◆ PASSAGE FOR REVIEW ◆
:::::

Published: March 17, 2008

Allen Blanks works a knife into an old honeycomb to scrape off excess wax. It’s mundane work, but it must get done.

Soon, Blanks will drive his truck from the Lynchburg area to Georgia to pick up three pounds of bees to repopulate his hives. (At 2,000 bees to a pound, that’s roughly 6,000 honeybees.) Later this spring, Blanks will let them loose on farms throughout Virginia to pollinate fruit and vegetable plants.

Blanks has been a beekeeper since 1948 and a preacher for almost as long. The 84-year-old intends on keeping bees for as long as he can.

“I don’t know how much longer I have to live,” he says. “But I really do get enjoyment out of it. I feel like it’s something that is useful to mankind.”

Blanks sits in the shadow of his carport, which is stacked high with crates and boxes. He wears a white jumpsuit over a collared shirt. The skin on his hands is rough and cracked.
Blanks cleans the combs methodically, with a smooth dip of his knife.

Each bee leaves a cocoon-like shell in its cell after birth. These shells add up over time, thickening the combs. But it takes years before the combs are uninhabitable.

“Bees reuse their combs until they get so dark and heavy that they can’t be used anymore,” he says.

:::::

◆ Saved data entries ◆
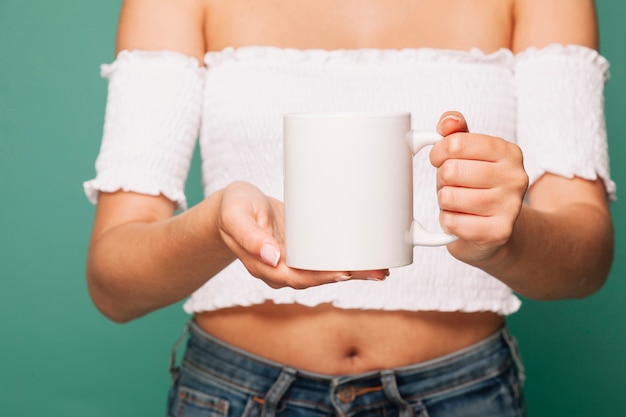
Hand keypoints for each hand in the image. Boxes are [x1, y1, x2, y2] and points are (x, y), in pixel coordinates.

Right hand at [217, 181, 387, 288]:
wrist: (235, 207)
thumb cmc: (234, 208)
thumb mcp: (235, 215)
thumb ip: (249, 236)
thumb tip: (272, 258)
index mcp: (264, 266)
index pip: (296, 278)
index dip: (321, 278)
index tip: (344, 273)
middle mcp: (282, 269)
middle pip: (317, 279)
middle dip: (348, 276)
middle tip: (377, 271)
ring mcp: (294, 261)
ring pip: (325, 272)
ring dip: (353, 272)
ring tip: (380, 268)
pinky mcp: (303, 251)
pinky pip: (325, 260)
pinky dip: (346, 260)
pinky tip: (366, 258)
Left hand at [430, 111, 528, 263]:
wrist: (495, 230)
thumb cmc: (477, 186)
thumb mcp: (470, 154)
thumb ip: (456, 132)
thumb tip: (448, 121)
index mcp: (509, 152)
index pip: (456, 143)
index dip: (438, 152)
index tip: (440, 159)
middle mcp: (515, 178)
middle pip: (450, 171)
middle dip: (442, 179)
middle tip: (453, 185)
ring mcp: (510, 207)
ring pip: (448, 197)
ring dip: (444, 201)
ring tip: (458, 202)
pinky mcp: (498, 232)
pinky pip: (451, 222)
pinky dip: (448, 222)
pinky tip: (461, 220)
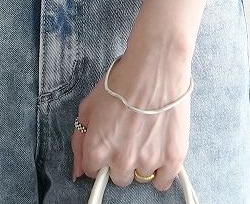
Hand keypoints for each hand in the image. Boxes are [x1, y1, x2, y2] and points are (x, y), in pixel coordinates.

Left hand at [71, 46, 191, 191]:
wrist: (155, 67)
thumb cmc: (122, 81)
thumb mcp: (89, 105)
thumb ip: (79, 140)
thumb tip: (77, 171)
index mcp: (97, 149)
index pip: (92, 171)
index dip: (99, 155)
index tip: (108, 141)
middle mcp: (121, 161)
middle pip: (118, 177)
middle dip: (120, 160)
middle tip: (127, 135)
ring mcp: (147, 162)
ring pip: (140, 177)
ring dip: (141, 161)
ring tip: (145, 134)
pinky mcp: (172, 160)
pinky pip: (163, 182)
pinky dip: (162, 170)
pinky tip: (159, 147)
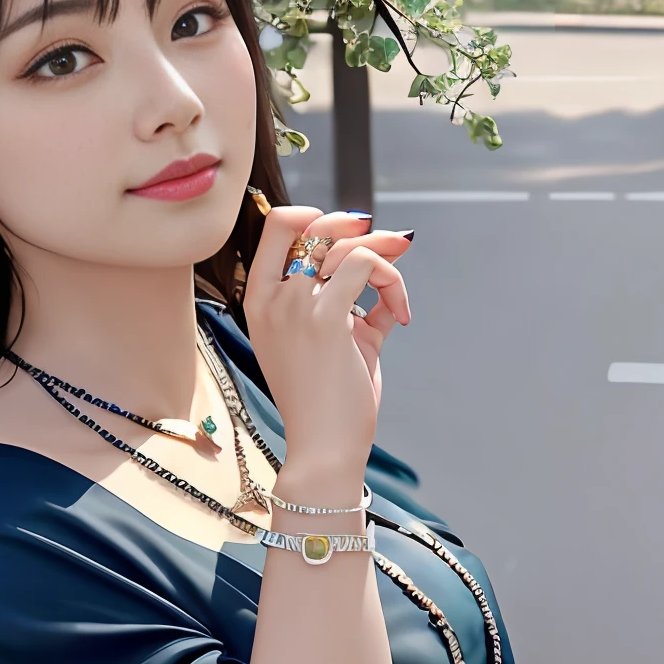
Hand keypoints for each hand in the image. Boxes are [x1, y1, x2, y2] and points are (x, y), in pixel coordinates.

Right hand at [241, 206, 411, 493]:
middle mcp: (271, 297)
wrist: (324, 449)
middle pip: (313, 224)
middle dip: (358, 225)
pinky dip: (393, 283)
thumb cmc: (328, 398)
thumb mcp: (338, 337)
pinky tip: (402, 315)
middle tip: (393, 244)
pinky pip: (365, 266)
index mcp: (260, 299)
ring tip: (397, 298)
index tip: (350, 230)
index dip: (316, 214)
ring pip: (346, 244)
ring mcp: (294, 306)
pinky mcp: (325, 320)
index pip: (277, 227)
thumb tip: (392, 251)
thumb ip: (355, 297)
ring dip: (385, 259)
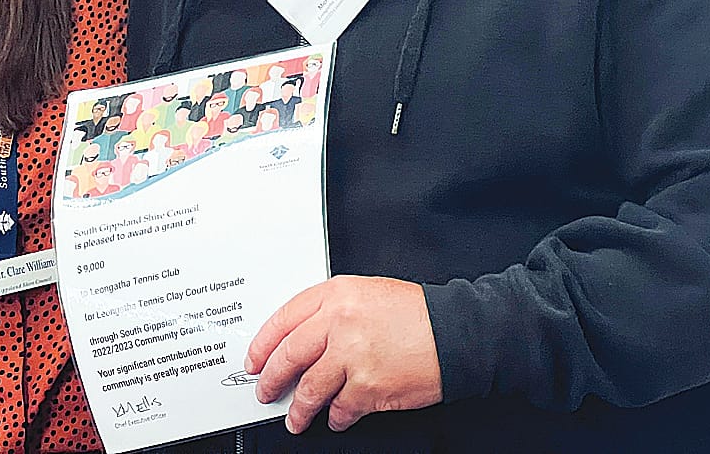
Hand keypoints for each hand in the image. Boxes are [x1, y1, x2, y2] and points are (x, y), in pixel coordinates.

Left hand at [245, 275, 440, 433]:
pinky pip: (341, 408)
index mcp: (335, 294)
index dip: (262, 344)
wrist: (456, 332)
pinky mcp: (369, 386)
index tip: (253, 360)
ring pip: (310, 388)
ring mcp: (352, 356)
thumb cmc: (415, 313)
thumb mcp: (365, 292)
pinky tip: (335, 418)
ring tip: (295, 418)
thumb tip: (299, 336)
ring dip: (298, 408)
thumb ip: (330, 309)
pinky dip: (335, 417)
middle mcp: (339, 323)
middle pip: (288, 355)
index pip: (283, 320)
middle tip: (264, 390)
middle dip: (271, 378)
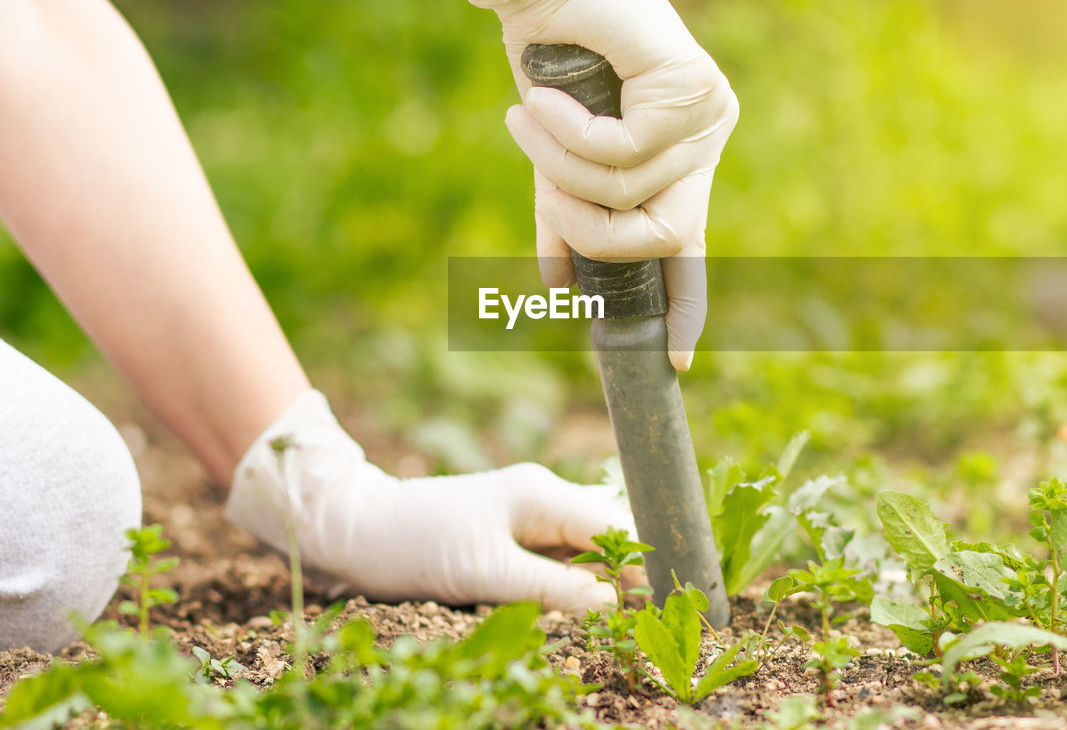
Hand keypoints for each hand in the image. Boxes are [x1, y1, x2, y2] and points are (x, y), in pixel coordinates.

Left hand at [225, 390, 634, 611]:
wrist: (355, 532)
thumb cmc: (416, 544)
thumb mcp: (486, 573)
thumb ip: (552, 588)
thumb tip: (612, 602)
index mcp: (541, 494)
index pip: (614, 523)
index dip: (642, 560)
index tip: (667, 596)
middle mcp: (541, 498)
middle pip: (606, 535)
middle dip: (628, 572)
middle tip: (648, 616)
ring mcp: (526, 516)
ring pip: (584, 550)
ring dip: (601, 582)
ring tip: (623, 617)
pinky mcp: (510, 536)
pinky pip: (557, 559)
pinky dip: (572, 583)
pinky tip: (581, 607)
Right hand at [463, 0, 737, 370]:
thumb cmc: (550, 67)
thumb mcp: (555, 160)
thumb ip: (564, 219)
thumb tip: (561, 287)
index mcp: (680, 163)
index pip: (690, 247)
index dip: (685, 304)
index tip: (676, 360)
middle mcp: (706, 141)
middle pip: (666, 234)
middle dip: (590, 230)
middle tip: (544, 194)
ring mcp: (707, 114)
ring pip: (633, 194)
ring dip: (561, 172)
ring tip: (526, 122)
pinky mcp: (693, 85)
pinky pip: (623, 151)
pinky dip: (568, 134)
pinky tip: (542, 99)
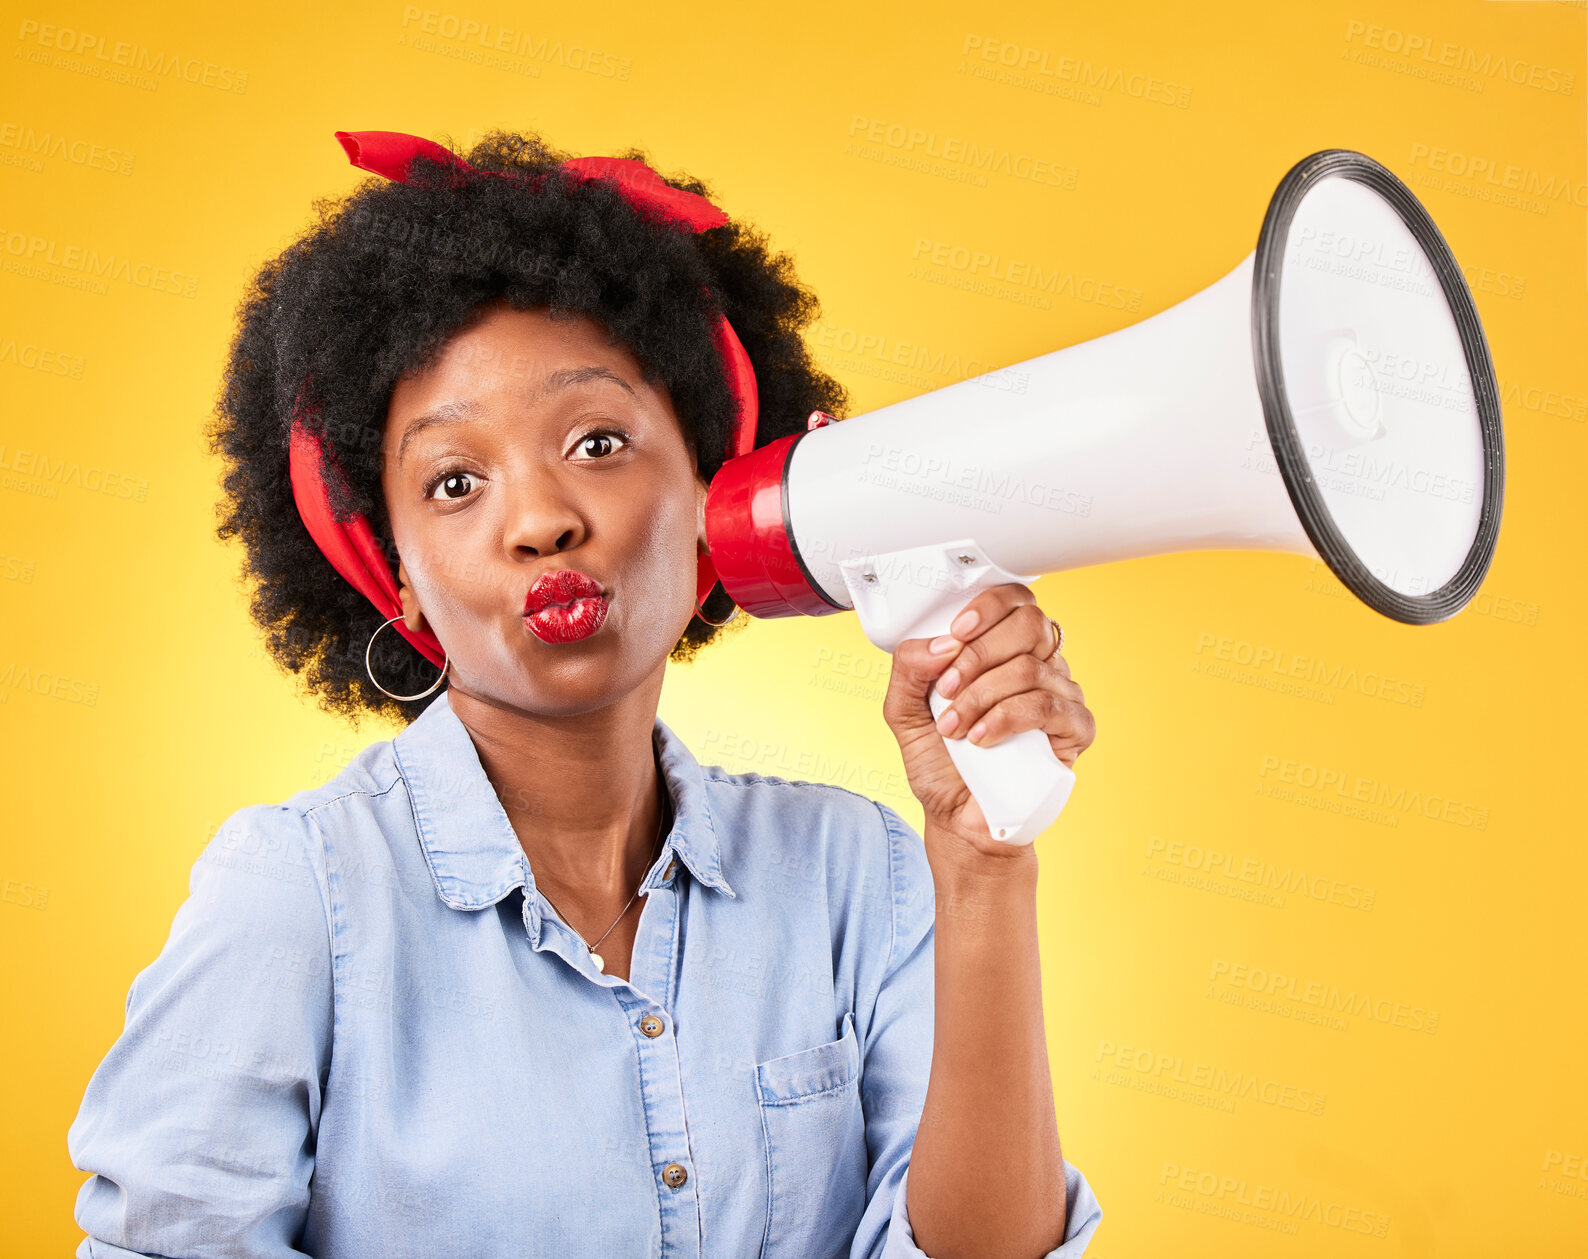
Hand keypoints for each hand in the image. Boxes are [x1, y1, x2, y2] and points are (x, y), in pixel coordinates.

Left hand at [881, 584, 1095, 856]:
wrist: (958, 818)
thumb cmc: (940, 763)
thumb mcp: (903, 711)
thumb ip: (908, 669)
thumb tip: (943, 643)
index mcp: (1005, 649)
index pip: (1016, 601)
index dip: (988, 607)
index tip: (956, 632)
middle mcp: (1040, 664)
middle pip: (1030, 625)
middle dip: (978, 655)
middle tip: (947, 690)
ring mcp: (1062, 695)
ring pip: (1030, 669)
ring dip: (981, 697)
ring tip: (954, 728)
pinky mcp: (1075, 730)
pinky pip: (1048, 706)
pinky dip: (1006, 719)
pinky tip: (981, 740)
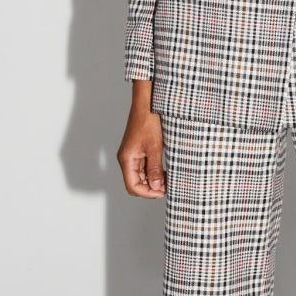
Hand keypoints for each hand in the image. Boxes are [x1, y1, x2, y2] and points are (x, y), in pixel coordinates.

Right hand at [117, 81, 165, 197]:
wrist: (148, 102)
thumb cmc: (149, 120)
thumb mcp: (155, 147)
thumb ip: (154, 169)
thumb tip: (155, 187)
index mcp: (127, 159)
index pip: (133, 186)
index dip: (147, 193)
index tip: (162, 192)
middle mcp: (127, 158)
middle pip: (136, 183)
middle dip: (151, 188)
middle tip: (168, 186)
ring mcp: (133, 154)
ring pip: (141, 176)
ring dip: (153, 180)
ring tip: (168, 178)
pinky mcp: (139, 150)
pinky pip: (144, 166)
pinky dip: (154, 171)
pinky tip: (165, 170)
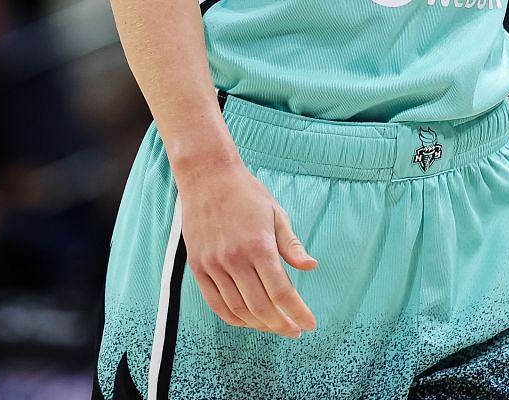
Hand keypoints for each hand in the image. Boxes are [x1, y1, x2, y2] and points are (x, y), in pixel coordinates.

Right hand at [177, 156, 316, 336]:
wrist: (207, 177)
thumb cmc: (246, 194)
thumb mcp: (276, 214)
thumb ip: (291, 245)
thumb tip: (311, 267)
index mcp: (258, 245)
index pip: (281, 292)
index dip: (297, 312)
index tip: (310, 324)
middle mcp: (234, 259)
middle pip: (261, 306)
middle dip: (281, 324)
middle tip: (294, 330)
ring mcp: (213, 264)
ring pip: (238, 309)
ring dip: (259, 325)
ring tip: (275, 326)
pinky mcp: (198, 267)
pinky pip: (215, 303)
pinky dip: (233, 317)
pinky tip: (248, 321)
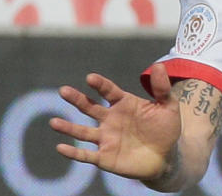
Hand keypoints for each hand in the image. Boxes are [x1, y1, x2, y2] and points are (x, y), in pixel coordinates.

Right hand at [50, 63, 180, 180]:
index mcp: (124, 104)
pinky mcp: (105, 157)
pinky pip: (86, 155)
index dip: (100, 84)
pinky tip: (61, 147)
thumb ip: (162, 88)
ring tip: (53, 122)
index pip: (109, 92)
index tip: (90, 78)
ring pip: (83, 132)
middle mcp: (111, 120)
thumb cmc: (165, 128)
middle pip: (90, 108)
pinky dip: (73, 152)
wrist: (166, 157)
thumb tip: (158, 65)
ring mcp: (106, 138)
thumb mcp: (168, 106)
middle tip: (63, 90)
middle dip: (77, 99)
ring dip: (68, 127)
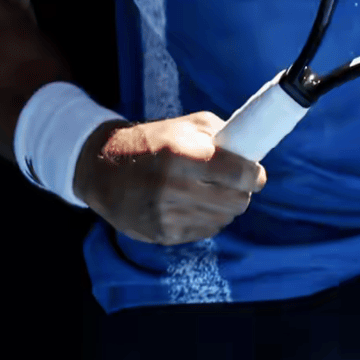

:::::

◆ THE PROBLEM ◆
Pick up the article about the beekeeper Allen Blanks after its final sentence and keep writing it.

◆ ANSWER SPACE ◆
At the height of his beekeeping career, Blanks had 500 hives. But in the 1980s, his bee populations started to dwindle. Tiny pests, varroa mites and tracheal mites, were killing off his bees.

Under normal circumstances, bee populations fluctuate throughout the year. They die off in the winter months and repopulate in the spring, reaching upwards of 60,000 bees to a hive by
summer.

The constant battle with mites forced Blanks to downsize over the years. Even today, he must take preventive measures against the mites. 

Last year’s mysterious loss of honeybee colonies, which afflicted hives throughout the country, did not affect Blanks. The cause is still unknown.

Blanks pauses from his work to check the status of one of his hives. Hands steady, he slowly pulls out a comb encased in a wooden frame.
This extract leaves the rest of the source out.